I believe too many unbelievable things, it's making me senile. I think too many ridiculous thoughts, they're making me start to mumble. I play too many childish games, they're making me begin to dream. I say too many hurtful words, it's forcing everyone to leave. I hold onto too many seperate enigmas, I'm starting to lose track. I cry too many unshed tears, they're turning my body into a cage.

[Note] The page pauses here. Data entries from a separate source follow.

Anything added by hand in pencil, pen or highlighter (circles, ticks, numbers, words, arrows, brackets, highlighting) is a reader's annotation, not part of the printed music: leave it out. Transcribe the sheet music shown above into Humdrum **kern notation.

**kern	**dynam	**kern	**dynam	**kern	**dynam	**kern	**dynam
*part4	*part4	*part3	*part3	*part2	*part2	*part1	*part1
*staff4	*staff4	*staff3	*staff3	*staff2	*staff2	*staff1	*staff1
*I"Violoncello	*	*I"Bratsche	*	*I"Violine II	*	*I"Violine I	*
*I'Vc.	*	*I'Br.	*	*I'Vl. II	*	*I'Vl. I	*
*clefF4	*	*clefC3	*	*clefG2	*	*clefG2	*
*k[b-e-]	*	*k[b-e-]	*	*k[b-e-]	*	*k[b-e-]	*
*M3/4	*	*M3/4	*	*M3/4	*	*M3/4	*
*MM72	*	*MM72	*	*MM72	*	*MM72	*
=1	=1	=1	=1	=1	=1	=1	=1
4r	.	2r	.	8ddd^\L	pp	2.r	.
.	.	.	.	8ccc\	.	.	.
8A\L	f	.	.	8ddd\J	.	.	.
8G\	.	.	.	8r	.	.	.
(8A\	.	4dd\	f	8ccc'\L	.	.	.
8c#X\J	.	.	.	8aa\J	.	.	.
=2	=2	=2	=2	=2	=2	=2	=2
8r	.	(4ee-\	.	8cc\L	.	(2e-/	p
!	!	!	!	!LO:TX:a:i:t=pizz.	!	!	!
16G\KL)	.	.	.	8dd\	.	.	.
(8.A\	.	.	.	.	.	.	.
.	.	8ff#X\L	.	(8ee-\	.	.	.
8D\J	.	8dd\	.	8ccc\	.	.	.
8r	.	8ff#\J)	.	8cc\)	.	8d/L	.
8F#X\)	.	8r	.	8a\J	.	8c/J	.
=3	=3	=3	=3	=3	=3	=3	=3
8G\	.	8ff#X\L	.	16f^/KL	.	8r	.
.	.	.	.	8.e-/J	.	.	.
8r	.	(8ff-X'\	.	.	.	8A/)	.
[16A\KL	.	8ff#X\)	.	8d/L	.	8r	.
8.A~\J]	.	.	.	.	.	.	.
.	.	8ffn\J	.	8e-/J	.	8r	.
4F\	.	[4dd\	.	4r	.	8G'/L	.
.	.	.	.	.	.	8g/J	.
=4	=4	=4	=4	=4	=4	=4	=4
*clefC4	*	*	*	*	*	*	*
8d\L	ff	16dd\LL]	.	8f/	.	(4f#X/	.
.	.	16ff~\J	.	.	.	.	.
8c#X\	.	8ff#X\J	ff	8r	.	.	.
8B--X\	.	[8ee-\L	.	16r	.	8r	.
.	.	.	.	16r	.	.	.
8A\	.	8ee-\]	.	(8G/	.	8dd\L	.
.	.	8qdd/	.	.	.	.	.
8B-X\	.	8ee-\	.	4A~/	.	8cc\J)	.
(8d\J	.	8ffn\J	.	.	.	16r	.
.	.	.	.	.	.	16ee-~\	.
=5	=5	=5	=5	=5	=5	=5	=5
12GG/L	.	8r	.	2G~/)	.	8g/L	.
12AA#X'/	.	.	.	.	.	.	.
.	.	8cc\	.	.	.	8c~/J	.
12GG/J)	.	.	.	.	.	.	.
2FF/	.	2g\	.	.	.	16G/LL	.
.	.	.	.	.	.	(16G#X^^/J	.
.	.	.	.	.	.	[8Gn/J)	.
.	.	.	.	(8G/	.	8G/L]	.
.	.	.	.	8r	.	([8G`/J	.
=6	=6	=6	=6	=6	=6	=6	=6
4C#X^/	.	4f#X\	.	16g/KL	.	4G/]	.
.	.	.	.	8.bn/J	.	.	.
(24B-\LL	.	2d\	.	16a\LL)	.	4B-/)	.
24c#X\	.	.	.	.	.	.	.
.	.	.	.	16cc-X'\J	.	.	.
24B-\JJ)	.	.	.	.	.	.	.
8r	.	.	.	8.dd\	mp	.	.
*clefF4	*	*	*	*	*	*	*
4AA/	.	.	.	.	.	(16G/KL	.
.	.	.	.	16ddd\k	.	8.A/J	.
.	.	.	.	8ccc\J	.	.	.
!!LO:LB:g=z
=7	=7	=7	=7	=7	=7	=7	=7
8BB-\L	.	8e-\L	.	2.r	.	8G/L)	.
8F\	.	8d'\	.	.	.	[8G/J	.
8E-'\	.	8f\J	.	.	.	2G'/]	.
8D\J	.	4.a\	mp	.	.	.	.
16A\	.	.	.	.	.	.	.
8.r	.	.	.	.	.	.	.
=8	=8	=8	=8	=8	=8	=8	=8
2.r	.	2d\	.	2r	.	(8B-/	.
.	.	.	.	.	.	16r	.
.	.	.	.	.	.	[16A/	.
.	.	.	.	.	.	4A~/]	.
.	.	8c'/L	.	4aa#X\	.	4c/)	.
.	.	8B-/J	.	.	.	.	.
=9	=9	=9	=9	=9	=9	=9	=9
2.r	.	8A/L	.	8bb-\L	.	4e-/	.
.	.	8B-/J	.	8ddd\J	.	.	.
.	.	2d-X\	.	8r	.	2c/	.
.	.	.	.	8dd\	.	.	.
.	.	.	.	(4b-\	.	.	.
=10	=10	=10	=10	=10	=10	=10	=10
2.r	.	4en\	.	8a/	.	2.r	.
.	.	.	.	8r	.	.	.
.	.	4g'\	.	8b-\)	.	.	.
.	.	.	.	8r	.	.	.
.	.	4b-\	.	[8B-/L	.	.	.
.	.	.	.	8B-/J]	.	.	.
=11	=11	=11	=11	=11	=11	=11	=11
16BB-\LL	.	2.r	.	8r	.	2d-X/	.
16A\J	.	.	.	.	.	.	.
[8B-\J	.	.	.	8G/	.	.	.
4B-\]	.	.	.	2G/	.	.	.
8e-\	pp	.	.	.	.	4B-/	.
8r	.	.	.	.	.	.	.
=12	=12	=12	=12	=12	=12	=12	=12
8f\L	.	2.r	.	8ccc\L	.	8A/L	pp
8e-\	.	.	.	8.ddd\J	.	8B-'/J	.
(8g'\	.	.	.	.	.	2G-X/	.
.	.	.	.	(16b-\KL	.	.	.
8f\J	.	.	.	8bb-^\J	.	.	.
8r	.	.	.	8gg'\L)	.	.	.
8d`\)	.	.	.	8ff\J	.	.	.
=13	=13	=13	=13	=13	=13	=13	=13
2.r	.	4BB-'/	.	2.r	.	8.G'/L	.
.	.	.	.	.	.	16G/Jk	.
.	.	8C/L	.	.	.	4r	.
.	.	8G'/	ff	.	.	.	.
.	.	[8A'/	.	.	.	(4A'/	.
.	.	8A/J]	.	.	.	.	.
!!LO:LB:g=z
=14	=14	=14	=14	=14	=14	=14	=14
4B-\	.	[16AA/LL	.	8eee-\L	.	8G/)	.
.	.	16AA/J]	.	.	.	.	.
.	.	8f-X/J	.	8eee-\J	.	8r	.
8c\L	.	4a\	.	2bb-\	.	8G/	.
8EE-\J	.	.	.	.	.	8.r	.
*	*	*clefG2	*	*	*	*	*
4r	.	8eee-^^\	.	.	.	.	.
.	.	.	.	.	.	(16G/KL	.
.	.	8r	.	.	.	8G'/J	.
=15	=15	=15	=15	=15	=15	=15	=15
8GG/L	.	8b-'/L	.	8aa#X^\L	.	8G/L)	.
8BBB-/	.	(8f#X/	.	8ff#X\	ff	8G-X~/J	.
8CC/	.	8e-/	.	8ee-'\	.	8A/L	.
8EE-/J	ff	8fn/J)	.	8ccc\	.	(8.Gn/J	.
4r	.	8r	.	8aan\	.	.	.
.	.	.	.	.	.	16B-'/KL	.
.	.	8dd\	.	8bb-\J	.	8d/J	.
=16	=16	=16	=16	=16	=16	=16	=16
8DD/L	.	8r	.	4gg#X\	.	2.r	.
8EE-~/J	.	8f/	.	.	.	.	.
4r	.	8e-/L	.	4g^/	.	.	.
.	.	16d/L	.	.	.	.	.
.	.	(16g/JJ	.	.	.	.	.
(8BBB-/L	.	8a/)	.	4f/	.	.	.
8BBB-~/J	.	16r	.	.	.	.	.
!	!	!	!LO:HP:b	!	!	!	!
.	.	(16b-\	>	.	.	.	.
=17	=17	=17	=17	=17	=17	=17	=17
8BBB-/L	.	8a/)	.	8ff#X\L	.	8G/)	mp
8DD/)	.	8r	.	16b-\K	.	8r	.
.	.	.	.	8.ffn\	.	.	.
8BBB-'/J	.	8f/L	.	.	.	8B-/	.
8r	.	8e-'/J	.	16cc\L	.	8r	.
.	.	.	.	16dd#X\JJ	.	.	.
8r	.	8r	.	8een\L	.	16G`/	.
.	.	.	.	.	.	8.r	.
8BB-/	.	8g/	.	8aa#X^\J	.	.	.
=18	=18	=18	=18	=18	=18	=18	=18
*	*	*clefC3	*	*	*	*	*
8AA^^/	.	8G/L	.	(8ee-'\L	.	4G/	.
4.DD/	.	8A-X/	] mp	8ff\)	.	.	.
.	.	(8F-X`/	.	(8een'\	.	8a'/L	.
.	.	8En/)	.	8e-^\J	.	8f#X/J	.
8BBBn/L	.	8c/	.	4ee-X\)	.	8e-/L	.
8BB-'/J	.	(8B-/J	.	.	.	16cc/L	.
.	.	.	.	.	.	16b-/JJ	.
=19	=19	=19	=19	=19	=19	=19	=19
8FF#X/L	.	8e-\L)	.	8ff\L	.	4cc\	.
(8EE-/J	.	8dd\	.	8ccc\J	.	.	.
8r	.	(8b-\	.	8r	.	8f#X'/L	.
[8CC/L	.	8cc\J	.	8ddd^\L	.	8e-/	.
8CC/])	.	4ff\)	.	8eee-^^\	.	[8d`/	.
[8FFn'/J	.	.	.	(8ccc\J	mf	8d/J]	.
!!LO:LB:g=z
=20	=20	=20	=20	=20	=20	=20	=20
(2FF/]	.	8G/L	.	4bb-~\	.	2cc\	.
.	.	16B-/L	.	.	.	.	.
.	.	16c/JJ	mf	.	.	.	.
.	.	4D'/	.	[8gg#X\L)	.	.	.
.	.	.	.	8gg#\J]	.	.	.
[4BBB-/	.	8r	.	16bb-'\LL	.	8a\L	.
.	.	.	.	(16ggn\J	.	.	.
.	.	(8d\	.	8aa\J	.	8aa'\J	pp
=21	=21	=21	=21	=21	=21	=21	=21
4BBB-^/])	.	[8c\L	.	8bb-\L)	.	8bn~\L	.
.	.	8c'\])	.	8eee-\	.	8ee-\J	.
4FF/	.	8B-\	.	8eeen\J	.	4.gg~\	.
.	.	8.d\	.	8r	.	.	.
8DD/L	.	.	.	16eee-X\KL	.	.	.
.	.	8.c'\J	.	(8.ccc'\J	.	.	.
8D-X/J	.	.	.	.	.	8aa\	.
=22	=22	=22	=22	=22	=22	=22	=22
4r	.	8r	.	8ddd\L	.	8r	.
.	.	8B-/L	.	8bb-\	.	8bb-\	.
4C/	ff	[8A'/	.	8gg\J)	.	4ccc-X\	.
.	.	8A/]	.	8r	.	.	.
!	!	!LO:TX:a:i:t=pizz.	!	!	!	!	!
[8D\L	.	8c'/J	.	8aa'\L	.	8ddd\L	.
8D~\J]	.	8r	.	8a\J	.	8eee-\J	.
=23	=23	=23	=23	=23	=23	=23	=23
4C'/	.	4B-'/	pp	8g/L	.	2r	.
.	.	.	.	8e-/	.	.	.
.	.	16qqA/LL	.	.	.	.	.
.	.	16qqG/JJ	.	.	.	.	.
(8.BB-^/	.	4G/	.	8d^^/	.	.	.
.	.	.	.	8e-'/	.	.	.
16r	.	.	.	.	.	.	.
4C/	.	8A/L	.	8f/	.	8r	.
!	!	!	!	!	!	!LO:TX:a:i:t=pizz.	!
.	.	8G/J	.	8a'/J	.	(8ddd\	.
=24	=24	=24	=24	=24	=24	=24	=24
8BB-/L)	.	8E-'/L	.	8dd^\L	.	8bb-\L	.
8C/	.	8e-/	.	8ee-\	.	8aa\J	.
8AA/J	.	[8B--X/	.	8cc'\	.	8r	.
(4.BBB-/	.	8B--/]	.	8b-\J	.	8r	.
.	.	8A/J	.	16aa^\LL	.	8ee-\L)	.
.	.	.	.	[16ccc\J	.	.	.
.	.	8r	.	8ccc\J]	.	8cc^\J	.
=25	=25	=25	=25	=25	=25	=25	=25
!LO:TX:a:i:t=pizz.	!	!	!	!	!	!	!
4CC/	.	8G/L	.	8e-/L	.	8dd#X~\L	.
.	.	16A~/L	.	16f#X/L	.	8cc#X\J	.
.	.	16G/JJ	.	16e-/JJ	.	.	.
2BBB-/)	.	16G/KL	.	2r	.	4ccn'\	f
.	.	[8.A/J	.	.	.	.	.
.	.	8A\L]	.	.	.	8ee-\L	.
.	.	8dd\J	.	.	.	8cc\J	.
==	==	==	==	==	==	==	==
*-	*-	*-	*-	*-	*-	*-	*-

I love too many things, it's breaking my mask and stretching me too thin.
I am too much of me,
and not enough human.
//
It takes a genius to be able to spout the nonsense I do and weave it into a graviloquence fit to society's liking.
Yes,one requires a compendium of words to do that.
//
He has finally left.
I refuse to adorn his new absence with feelings and song words.
He has left and will not be returning.
It's as plain as the dreams we shared.
//
I think when he left he took my heart. Not in the sense lovers' do, but in the way that there is an aching in my chest--a pulsing yearning to repeat the conversation. An instinct to go through the motions once more.
//
But he is gone. So, alas, there is only me to hold a one-sided conversation.
//
I tore my fingernails off
and dripped blood
on the frozen
hand of
the enigma
we knew
as false
hope
.
//
And now I am nothing but poisoned breath. The dead space that hangs too heavily on the air.
//
And so it shall remain as so. In the way things are, they are the way they shall be.